Being a digital native doesn't seem to stop you from becoming a digital scam victim; figures show increasing numbers of Australian teenagers are being ripped off, as their developing brains make it difficult for them to spot a scam.
Last year children under 18 lost more than $170,000 to scams, according to the latest figures from the Australian Competition and Consumer Commission’s latest annual scam report.
Suncorp Behavioural Economist Phil Slade said the prefrontal cortex is still developing in teenagers, making them unable to make decisions or solve problems as quickly as adults do so they are naturally more susceptible to being misled.
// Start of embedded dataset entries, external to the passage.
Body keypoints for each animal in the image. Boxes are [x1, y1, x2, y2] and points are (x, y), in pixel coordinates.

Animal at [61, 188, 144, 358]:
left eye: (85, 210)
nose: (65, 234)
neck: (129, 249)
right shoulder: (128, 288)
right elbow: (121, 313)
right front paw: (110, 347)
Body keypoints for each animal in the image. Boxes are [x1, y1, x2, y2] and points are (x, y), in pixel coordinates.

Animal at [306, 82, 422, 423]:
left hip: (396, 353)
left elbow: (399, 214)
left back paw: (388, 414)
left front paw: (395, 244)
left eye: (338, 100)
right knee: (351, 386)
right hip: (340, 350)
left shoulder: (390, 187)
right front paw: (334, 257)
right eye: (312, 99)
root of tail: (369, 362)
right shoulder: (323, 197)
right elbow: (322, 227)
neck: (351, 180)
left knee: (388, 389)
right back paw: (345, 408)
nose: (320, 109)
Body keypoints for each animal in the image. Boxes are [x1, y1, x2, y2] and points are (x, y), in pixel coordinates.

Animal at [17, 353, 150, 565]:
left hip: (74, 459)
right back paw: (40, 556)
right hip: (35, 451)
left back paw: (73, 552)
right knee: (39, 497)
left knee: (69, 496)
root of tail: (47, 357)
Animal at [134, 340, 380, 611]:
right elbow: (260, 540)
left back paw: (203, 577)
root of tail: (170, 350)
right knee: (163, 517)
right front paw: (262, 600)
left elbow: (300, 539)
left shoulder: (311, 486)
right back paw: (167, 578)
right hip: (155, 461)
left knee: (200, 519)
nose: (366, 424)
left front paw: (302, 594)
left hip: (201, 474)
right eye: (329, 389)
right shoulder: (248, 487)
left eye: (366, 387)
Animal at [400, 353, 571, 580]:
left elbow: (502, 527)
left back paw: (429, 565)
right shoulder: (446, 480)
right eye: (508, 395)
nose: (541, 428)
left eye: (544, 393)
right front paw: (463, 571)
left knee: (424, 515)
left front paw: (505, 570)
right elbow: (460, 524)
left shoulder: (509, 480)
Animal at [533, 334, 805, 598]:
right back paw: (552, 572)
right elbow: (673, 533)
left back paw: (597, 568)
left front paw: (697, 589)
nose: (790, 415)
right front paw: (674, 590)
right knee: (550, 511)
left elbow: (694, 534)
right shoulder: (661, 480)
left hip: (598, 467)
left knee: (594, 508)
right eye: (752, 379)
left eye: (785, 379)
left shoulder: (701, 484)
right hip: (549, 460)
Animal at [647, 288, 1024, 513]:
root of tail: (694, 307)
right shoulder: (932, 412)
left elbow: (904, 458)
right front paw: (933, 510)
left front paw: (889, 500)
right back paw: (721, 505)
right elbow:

“One of the best ways to help our teens avoid being scammed is to teach them financial literacy skills at an early age, to help them question things when dealing with money,” Slade said.
Kids and scams
Financial Basics Foundation Chair Brigid Leishman said that the increasing volume of scams is just another reason that financial literacy must be addressed by schools.
“In today’s click and spend world, it’s important that we educate young people on how to make smart financial choices,” Leishman said.
“The online Suncorp ESSI Money Challenge where teenagers can learn about scams and dodgy deals in a safe place will launch on August 26. The Challenge is free for students to enter and we encourage every Australian high school student to take part.
The Financial Basics Foundation is calling on teachers to register from August 5 for their classes to enter the 2019 Suncorp ESSI Money Challenge. The Challenge teaches students valuable money lessons and tests their skills against students throughout Australia.
As well as bragging rights, the winning students have a chance to win up to $1500 for themselves and their school.
Slade said many teenagers fell for fake online shopping sites promising them bargains but delivering nothing.